§ **WORK TO COMPLETE**
a: In the employment agencies thread below, how many applications does Rob_Quads suggest a job might have received?
b: Continue the employment agencies thread below from where it stops.

§ **SELECTED PASSAGE**
▬▬▬

# Employment agencies



## Deano (Jul 7, 2006)

what's the deal with these? I've applied for a couple of jobs with agencies and both times I have an email back saying my skills do not match those that the client is looking for. Fair enough but the last one I applied for, the skills listed on the ad where almost identical to those on my CV? do they not read them or something?


----------



## bigmc (Mar 22, 2010)

I get these kind of emails from a few agencies but they're generally useless anyway, I applied for one and my skill set and qualifications matched the profile exactly and got the standard "we've had strong response and feel someone else fits the bill better".


----------



## Deano (Jul 7, 2006)

phew. not just me then.


----------



## bigmc (Mar 22, 2010)

No not just you, I do find in general though that the recruitment consultants you end up talking to are as much use as **** on a bull, they rarely have any industry specific experience and are reading from a crib sheet when they ask questions.


----------



## Rob_Quads (Jul 17, 2006)

While you think you might match up well to the advert, chances are they have had 100 applications for the job and with them having spoken to the client they may have picked up on something no in the advert about the sort of person they are looking for and you don't match that criteria.
Agencies are massively over subscribed with people on their books at the moment with no where near enough jobs.

▬▬▬

§ **ENTRIES PROVIDED**
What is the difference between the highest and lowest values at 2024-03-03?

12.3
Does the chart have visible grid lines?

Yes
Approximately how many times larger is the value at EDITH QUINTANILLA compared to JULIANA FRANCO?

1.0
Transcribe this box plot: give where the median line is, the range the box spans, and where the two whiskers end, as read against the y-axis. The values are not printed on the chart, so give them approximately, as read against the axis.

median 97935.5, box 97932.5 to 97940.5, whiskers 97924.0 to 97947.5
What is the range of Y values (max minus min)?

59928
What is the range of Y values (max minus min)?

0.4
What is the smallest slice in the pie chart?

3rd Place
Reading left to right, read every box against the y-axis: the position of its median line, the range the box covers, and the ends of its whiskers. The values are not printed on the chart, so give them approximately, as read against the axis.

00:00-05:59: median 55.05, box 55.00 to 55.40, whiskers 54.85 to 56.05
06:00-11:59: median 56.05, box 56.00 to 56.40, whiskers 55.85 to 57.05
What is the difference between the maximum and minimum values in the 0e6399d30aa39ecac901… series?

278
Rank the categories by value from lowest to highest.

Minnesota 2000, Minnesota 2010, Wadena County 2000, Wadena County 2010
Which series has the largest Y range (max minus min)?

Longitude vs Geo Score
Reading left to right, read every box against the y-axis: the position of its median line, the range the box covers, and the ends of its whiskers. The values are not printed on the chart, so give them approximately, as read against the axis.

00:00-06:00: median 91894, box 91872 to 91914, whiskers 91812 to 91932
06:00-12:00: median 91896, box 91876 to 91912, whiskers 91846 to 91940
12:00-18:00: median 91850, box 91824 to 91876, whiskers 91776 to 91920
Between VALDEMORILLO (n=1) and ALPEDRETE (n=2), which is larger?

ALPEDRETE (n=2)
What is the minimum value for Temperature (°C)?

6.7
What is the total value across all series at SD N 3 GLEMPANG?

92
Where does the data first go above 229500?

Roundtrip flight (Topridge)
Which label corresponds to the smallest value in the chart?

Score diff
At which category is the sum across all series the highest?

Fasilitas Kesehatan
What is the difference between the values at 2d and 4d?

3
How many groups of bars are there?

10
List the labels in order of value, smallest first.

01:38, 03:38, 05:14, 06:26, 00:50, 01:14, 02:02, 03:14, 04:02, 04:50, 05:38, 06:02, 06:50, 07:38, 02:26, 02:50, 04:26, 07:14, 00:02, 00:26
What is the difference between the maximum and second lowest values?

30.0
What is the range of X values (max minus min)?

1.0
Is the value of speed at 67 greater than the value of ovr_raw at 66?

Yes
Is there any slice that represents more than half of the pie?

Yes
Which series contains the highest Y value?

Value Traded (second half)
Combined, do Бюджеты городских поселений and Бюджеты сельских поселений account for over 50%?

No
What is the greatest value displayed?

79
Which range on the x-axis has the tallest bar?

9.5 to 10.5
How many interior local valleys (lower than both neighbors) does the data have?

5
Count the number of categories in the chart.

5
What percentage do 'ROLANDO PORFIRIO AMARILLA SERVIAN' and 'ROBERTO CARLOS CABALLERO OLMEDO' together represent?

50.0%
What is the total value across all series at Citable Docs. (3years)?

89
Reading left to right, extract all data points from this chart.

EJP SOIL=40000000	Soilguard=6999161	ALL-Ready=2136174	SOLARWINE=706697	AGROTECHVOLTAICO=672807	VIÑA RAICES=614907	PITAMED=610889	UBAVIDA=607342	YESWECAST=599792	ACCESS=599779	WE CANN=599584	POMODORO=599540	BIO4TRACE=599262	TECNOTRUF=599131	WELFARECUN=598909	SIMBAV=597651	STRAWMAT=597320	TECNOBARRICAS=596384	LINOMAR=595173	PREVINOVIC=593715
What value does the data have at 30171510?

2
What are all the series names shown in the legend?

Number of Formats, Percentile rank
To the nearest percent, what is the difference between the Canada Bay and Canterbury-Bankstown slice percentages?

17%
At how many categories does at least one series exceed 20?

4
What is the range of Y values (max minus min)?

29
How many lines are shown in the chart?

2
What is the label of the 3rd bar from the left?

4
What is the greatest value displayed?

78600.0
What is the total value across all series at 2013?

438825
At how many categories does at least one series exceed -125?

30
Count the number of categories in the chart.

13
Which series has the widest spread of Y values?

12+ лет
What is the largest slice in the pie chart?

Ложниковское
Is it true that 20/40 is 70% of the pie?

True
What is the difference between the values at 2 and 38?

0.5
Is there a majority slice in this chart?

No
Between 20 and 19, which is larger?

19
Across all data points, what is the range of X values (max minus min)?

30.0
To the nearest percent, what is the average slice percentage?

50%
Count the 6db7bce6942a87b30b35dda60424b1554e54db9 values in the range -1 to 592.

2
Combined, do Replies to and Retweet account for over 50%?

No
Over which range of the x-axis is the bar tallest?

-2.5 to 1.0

▬▬▬

§ **ANSWERS TO THE EXERCISES**
a: 100 applications.

b:
----------



## bigmc (Mar 22, 2010)

They can't judge what sort of person you are by your CV though.


----------



## Rob_Quads (Jul 17, 2006)

No but they could have said stuff like. We are looking for someone who doesn't change jobs often, or someone who has worked shifts. They might not put that in the advert but will be looking over the CVs with that in mind.


----------



## bigmc (Mar 22, 2010)

That's where they fall flat on their faces though, many pepople who've never worked shifts are willing to if they'd ask and people who've changed jobs often aren't uncommon anymore as there's no such thing as a job for life in todays market.


----------



## Deano (Jul 7, 2006)

Rob_Quads said:


> No but they could have said stuff like. We are looking for someone who doesn't change jobs often, or someone who has worked shifts. They might not put that in the advert but will be looking over the CVs with that in mind.


2 jobs in 15 years i've had and done all shifts in that time. its all in the CV. This last one was almost cherry picked for me as i met all criteria and then some! oh well. best just keep trying.


----------



## S63 (Jan 5, 2007)

Three words darling "waste of space"


----------



## Deano (Jul 7, 2006)

I havent joined one but jobs for big companies are mostly through them. If they mentioned what company it was i'd approach them directly.


----------



## bigmc (Mar 22, 2010)

You can usually decipher the company from the spiel they give you.


----------



## Deano (Jul 7, 2006)

yeah I've been racking my brains but for some reason they list the location as several towns around here.


----------



## centenary (Sep 5, 2010)

Deano said:


> what's the deal with these? I've applied for a couple of jobs with agencies and both times I have an email back saying my skills do not match those that the client is looking for. Fair enough but the last one I applied for, the skills listed on the ad where almost identical to those on my CV? do they not read them or something?


It means the agent has too many apps for the job that matched the skills exactly. You say your skills were almost identical but almost isnt good enough when there are so many other people applying for the job.

Happens all the time Im afraid.


----------



## Deano (Jul 7, 2006)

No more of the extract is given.